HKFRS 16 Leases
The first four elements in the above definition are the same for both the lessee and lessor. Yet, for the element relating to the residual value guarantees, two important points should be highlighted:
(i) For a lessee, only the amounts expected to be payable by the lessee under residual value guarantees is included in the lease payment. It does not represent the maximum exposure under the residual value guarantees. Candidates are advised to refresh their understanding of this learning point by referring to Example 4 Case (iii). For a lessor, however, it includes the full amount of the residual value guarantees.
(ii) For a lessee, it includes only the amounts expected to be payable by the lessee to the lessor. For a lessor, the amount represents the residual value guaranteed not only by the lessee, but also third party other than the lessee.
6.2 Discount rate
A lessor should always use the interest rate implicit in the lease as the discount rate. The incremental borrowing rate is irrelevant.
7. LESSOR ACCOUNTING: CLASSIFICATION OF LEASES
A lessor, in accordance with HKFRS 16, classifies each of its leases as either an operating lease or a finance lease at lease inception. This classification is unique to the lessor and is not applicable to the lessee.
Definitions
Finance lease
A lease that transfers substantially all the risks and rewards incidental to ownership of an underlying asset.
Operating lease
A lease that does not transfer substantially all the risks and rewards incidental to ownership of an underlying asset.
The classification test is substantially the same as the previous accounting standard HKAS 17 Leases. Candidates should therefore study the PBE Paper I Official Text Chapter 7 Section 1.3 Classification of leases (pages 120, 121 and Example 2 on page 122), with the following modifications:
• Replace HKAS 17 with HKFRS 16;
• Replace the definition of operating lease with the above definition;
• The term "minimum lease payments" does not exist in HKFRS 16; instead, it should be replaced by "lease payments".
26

• • • • • • •

▶ **WHAT TO DO**
Take each line above that holds the string "Example" and copy it.

▶ **SOLVED PROBLEM**
(i) For a lessee, only the amounts expected to be payable by the lessee under residual value guarantees is included in the lease payment. It does not represent the maximum exposure under the residual value guarantees. Candidates are advised to refresh their understanding of this learning point by referring to Example 4 Case (iii). For a lessor, however, it includes the full amount of the residual value guarantees.
The classification test is substantially the same as the previous accounting standard HKAS 17 Leases. Candidates should therefore study the PBE Paper I Official Text Chapter 7 Section 1.3 Classification of leases (pages 120, 121 and Example 2 on page 122), with the following modifications:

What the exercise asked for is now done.